Qualcomm’s board unanimously rejected Broadcom’s offer to acquire the chipmaker for around $121 billion early this month. The San Diego-based mobile chipmaker said the offer materially undervalues the company. The executives of both the companies met on February 14 to discuss the deal, which then led to Broadcom lowering its offer.
In a twist to this ongoing negotiation saga, Qualcomm has changed its stance, and says it will consider Broadcom’s takeover bid at valuation of $160 billion. Financial Times reports that the valuation also includes $25 billion in assumed debt. This is the first time that Qualcomm has shown intent for its takeover by Broadcom after its board unanimously rejected the offer twice.
Broadcom has been hard at work to acquire Qualcomm, and has even created a hostile takeover bid with its own board. Qualcomm shareholders are expected to decide whether they should replace the existing board with one proposed by Broadcom. The merger between two companies would lead to one of the biggest technology deals in the semiconductor industry. The takeover has been complicated further by Qualcomm’s acquisition of NXP Semiconductors.
Broadcom had initially offer $70 a share to acquire Qualcomm, and then raised it to $82 in a hostile takeover bid after the San Diego-based company rejected the first bid. Qualcomm is currently trading at around $67 on NASDAQ, and is asking Broadcom to offer $90 a share, around 35 percent premium over its current price.

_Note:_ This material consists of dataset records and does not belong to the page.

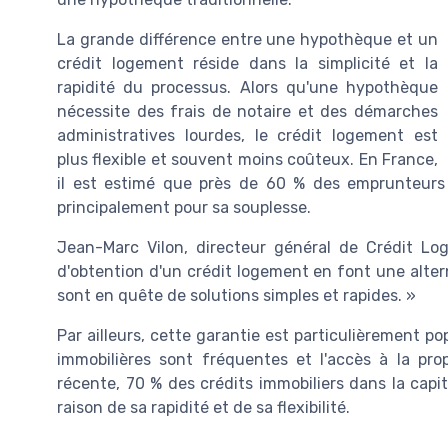
La grande différence entre une hypothèque et un
crédit logement réside dans la simplicité et la
rapidité du processus. Alors qu'une hypothèque
nécessite des frais de notaire et des démarches
administratives lourdes, le crédit logement est
plus flexible et souvent moins coûteux. En France,
il est estimé que près de 60 % des emprunteurs p
principalement pour sa souplesse.
Jean-Marc Vilon, directeur général de Crédit Loge
d'obtention d'un crédit logement en font une alter
sont en quête de solutions simples et rapides. »
Par ailleurs, cette garantie est particulièrement po
immobilières sont fréquentes et l'accès à la pro
récente, 70 % des crédits immobiliers dans la capi
raison de sa rapidité et de sa flexibilité.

Meanwhile, Reuters reports that a national security panel has started looking into the takeover offer. CFIUS, an opaque inter-agency panel has the authority to block the deal citing US security reasons. It is simple that Broadcom’s interest in Qualcomm comes at a price and a lot of scrutiny. It needs to be seen whether Broadcom offers that price, and most importantly whether regulators approve the merger.